Exercise prompt:
Reproduce verbatim every line from the start of the records through the line containing "затрат, связанных с", including that line.

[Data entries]
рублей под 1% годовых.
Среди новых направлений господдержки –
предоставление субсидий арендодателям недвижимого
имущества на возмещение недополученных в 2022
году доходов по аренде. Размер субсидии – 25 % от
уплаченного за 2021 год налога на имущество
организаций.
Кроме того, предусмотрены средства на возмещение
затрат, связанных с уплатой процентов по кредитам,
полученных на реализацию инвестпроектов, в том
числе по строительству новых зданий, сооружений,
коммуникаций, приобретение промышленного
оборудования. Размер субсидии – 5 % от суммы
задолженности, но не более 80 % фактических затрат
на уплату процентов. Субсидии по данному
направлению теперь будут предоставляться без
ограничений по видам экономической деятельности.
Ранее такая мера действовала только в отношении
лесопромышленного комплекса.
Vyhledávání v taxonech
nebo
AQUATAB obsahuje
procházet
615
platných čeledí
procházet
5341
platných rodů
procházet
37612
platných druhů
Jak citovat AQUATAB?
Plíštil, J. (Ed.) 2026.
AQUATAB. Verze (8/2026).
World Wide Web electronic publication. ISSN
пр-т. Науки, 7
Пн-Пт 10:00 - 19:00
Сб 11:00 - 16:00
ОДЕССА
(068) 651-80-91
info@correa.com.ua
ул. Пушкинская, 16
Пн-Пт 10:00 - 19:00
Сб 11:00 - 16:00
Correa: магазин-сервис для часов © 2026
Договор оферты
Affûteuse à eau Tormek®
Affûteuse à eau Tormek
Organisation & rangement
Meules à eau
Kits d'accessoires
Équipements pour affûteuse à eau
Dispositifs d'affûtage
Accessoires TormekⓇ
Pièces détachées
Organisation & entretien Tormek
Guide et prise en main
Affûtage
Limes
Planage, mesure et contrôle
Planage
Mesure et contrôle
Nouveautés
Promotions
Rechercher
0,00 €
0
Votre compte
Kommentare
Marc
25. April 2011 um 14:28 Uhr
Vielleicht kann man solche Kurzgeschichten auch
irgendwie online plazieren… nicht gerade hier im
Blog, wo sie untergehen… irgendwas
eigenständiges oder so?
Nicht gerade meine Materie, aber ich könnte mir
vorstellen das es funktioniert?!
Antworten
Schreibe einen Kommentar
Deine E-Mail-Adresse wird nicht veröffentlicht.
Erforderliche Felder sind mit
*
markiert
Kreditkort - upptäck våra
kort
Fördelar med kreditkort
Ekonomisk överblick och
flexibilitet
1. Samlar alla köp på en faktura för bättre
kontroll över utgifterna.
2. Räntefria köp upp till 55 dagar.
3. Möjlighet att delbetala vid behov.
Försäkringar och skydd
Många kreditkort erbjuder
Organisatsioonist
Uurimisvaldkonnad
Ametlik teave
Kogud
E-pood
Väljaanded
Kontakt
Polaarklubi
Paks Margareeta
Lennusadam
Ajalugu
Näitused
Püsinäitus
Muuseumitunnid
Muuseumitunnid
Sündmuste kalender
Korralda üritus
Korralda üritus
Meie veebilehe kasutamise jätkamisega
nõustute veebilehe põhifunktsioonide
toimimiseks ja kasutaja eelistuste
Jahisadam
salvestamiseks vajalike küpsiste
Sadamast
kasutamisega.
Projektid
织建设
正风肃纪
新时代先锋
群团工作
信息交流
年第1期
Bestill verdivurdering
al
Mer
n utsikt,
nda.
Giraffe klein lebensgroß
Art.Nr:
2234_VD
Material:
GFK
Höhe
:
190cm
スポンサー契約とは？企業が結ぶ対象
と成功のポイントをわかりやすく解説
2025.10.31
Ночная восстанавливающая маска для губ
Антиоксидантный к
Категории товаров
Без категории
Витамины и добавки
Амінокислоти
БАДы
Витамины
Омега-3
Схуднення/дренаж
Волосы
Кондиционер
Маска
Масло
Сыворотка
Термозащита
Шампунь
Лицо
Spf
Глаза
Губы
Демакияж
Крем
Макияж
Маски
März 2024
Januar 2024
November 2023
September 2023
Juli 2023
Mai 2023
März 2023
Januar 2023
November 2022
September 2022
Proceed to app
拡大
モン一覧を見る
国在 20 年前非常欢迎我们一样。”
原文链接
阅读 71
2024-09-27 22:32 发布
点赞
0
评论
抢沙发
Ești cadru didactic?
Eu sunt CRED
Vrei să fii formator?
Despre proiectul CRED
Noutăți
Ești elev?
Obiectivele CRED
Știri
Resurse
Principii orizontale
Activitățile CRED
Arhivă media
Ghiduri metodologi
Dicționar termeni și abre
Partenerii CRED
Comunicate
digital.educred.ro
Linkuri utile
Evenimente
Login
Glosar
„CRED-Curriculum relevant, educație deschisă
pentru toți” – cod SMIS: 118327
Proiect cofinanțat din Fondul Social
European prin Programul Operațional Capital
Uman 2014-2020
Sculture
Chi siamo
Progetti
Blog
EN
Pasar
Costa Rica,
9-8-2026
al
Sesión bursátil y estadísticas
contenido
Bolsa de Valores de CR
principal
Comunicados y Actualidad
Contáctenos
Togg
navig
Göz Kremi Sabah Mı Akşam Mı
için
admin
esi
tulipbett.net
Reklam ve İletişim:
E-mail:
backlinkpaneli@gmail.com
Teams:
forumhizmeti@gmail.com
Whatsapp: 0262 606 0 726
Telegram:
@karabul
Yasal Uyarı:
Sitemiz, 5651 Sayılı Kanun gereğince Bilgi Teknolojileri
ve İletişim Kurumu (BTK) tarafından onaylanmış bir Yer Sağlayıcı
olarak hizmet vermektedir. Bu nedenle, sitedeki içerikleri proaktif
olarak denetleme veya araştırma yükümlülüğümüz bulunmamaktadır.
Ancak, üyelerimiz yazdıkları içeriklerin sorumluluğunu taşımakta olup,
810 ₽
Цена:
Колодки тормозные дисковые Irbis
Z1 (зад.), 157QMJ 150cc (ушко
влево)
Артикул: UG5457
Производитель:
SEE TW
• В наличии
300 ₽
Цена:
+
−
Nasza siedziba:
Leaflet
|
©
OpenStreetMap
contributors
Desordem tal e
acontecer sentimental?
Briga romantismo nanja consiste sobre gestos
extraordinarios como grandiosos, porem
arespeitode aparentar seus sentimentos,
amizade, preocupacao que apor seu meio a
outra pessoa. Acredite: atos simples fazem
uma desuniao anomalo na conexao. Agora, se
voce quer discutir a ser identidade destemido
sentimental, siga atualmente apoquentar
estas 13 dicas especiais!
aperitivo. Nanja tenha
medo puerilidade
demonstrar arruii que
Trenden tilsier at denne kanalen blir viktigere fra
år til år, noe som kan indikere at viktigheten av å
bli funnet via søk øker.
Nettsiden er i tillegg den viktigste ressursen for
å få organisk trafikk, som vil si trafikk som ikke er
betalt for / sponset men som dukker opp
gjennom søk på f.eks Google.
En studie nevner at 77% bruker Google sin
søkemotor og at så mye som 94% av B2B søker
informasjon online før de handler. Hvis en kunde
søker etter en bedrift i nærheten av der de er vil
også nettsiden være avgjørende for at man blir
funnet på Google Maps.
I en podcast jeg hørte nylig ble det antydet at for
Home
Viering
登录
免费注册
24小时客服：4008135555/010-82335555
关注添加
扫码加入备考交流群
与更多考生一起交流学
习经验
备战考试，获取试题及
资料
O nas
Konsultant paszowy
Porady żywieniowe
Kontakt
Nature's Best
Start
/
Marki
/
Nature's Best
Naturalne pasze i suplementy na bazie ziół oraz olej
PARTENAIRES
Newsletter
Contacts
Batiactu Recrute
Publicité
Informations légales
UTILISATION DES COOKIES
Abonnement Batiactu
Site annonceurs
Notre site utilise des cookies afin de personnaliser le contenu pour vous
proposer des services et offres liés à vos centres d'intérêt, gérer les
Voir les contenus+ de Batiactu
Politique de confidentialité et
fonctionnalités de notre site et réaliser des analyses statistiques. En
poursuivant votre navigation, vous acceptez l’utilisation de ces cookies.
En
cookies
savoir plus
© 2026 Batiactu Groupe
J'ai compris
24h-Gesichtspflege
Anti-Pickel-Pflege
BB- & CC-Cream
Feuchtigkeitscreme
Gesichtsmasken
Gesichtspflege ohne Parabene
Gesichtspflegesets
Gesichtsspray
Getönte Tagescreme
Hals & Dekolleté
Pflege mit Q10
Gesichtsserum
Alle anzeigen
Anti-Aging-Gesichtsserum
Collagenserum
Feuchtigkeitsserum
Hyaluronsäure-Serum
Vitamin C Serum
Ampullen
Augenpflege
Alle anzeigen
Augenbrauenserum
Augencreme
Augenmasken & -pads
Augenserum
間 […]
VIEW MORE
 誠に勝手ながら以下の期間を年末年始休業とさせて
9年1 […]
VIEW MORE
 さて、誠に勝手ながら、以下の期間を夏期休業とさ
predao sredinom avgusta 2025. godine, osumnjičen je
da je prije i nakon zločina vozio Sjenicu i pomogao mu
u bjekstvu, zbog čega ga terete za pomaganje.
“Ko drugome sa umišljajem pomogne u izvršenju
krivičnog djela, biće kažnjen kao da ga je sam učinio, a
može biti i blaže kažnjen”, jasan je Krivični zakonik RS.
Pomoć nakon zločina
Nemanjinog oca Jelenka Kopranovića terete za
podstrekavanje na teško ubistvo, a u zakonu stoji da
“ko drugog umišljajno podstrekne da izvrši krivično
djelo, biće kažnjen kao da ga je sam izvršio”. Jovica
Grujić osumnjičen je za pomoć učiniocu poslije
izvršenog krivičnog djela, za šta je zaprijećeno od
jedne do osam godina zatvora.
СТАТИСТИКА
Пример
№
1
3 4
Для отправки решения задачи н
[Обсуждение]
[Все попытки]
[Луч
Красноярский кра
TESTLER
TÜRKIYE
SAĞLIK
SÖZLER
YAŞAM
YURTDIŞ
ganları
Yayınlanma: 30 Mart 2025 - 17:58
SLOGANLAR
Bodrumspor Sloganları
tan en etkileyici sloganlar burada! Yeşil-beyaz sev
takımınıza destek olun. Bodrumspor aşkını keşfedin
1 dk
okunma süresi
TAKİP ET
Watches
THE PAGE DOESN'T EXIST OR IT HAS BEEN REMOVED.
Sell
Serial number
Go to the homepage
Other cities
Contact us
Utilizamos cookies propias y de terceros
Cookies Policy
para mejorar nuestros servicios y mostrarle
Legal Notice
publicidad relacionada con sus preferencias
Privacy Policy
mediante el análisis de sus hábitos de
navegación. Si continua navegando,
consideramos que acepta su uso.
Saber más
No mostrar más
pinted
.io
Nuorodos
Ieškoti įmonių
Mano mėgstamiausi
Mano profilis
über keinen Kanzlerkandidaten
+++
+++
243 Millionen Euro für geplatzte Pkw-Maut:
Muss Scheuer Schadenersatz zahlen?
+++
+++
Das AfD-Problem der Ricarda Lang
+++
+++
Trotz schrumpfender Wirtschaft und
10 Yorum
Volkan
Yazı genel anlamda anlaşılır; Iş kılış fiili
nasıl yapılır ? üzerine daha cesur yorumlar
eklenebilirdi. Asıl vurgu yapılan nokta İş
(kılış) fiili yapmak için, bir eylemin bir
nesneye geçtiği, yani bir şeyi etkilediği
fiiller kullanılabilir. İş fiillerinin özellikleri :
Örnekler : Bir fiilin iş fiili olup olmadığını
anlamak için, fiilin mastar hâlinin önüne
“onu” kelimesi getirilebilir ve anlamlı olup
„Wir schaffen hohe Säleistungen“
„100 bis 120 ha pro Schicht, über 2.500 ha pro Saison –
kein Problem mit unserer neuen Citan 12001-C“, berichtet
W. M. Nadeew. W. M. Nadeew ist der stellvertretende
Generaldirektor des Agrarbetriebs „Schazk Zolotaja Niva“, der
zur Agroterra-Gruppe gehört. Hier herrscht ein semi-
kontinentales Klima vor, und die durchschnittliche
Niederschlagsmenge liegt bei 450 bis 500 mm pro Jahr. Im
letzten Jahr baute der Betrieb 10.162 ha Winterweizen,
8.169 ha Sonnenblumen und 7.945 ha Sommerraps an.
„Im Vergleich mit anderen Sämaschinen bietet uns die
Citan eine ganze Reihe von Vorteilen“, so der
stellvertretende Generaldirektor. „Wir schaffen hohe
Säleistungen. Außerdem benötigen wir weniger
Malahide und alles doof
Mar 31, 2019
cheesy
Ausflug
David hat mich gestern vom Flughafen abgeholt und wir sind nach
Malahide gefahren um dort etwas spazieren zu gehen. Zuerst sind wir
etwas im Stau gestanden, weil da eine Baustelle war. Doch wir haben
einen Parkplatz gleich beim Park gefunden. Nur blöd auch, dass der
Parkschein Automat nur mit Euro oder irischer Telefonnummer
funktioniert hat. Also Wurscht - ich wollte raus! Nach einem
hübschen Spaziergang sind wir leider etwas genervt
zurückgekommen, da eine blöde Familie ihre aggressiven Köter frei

Response below:
рублей под 1% годовых.
Среди новых направлений господдержки –
предоставление субсидий арендодателям недвижимого
имущества на возмещение недополученных в 2022
году доходов по аренде. Размер субсидии – 25 % от
уплаченного за 2021 год налога на имущество
организаций.
Кроме того, предусмотрены средства на возмещение
затрат, связанных с уплатой процентов по кредитам,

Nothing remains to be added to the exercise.